– Покажешь?
– Конечно, дон…, – он запнулся. – Разумеется.
– Зачем ты это сделал? – она кивнула на его перевязанную руку.
– Не знаю. Я делаю то, что слышу или вижу. Я увидел – и сделал. Я должен повиноваться картинкам и звукам.
– А что будет, если ты не станешь повиноваться?
Он нахмурился:
– Будет боль и огонь. Очень больно и горячо. Не хочу так. Довольно!
Пусть Ян был далеко, едва различимой точкой с того места, где они стояли, он слышал их отчетливо, будто находился рядом. Он не подслушивал, но не мог не слышать. Ему было стыдно, и в то же время радостно, горько, но и спокойно тоже. Он запутался в чувствах. И глубже врос ногами в песок, чтобы случайно не сделать шаг и не оказаться рядом с ними.
***
Марк рисовал закаты, но не просто с натуры. Он проводил на пляже весь день с рассвета, он мучил, терзал себя бесконечными эскизами, изводил горы бумаги, и к закату пребывал в ужасном состоянии. Именно тот самый закат, увиденный им из глубины измученного человеческого существа, он и переносил на холст. Картины Марк заканчивал в мастерской.
Ада знала, что ей не стоит идти с Марком в мастерскую, но она никогда не могла удержаться. Она хотела видеть его картины. Они производили на нее сильнейшее впечатление. Она отбирала их на выставки, – этим она оправдывала свое любопытство.

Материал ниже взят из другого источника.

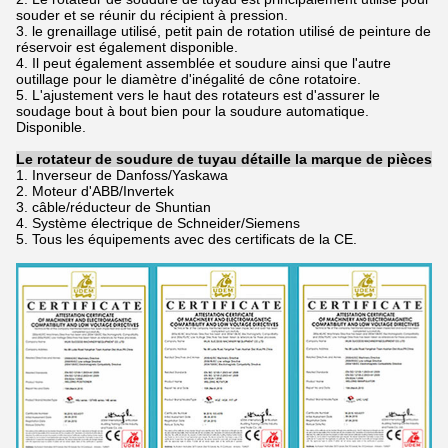
souder et se réunir du récipient à pression.
3. le grenaillage utilisé, petit pain de rotation utilisé de peinture de
réservoir est également disponible.
4. Il peut également assemblée et soudure ainsi que l'autre
outillage pour le diamètre d'inégalité de cône rotatoire.
5. L'ajustement vers le haut des rotateurs est d'assurer le
soudage bout à bout bien pour la soudure automatique.
Disponible.
Le rotateur de soudure de tuyau détaille la marque de pièces
1. Inverseur de Danfoss/Yaskawa
2. Moteur d'ABB/Invertek
3. câble/réducteur de Shuntian
4. Système électrique de Schneider/Siemens
5. Tous les équipements avec des certificats de la CE.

Закат над заливом напоминал Марку закаты, на которые смотрели жадно из окон Дома Гильяно, поедая глазами заходящее солнце, как десерт. Неужели им было жаль уходящих дней, ведь у них в запасе была вечность? Скорее здесь была тоска по уходящему дню, который больше не повториться. И закат всегда другой, а прежнего уже не будет. Это как отрывные листки календаря. Время – это то самое время, которое застывает в Доме, но которое все же движется по воле дона Гильяно. Это он командует закатом. Это тот закат, который ждет каждую цивилизацию на Земле. Это тот закат, над которым властен правитель Дома. По своему желанию он стирает с земли все, что было на ней. Он переворачивает страницы истории. Он дует на слова, которые, казались высечены в камни, и они превращаются в пыль и песок, и дыхание уносит их и разбрасывает по сторонам света.
На свежей картине, выставленной сохнуть в мастерской, вихрем торнадо извивался кровавый закат. У Ады запульсировал левый висок. Стало горячо лбу, щекам, затылок взмок. И вдруг точно что-то лопнуло и голова налилась болью. Виски сдавливало, во лбу, как в тигле, плавился жгучий свинец. Она схватилась за голову руками, согнулась, в глазах заплясали кровавые точки. «Инсульт?» – мелькнул страх.
И вдруг кто-то прикоснулся к ее склоненному затылку, стало еще жарче, невыносимо горячо. Казалось, она чует запах паленых волос. Но внезапно все прошло, стало тихо и внутри и снаружи.
Она открыла глаза. Кровавая картина была на месте, на подрамнике. Марк стоял рядом, он застыл в ступоре, вряд ли это он помог ей. Она дотянулась до его плеча. Похлопала:
– Эй! Очнись!
Он вздрогнул и закричал:
– Он здесь! Здесь! Здесь! Он здесь!
При этом он лихорадочно мял футболку, задирал ее, показывая зарубцевавшиеся шрамы на животе:
– Он здесь!
– Кто? Кто здесь?
– Брат! Мой брат!
Но никого не было в комнате.
– Эле-е-ен! – позвала Ада на помощь.
Но Элен уже и сама слышала крики и вбежала в мастерскую.
И после укола успокоительного, когда Марк уже лежал в постели. Элен осторожно склонилась к Аде:
– У тебя, м-м-м, волосы сзади, м-м-м, сгорели.
– Что? – Ада провела рукой по затылку. Волосы под рукой были жесткие и ломкие. Не зря она чувствовала запах гари. Зажженная по-неосторожности Марком спичка? Воспламенившая пары краски? Да, так все могло быть.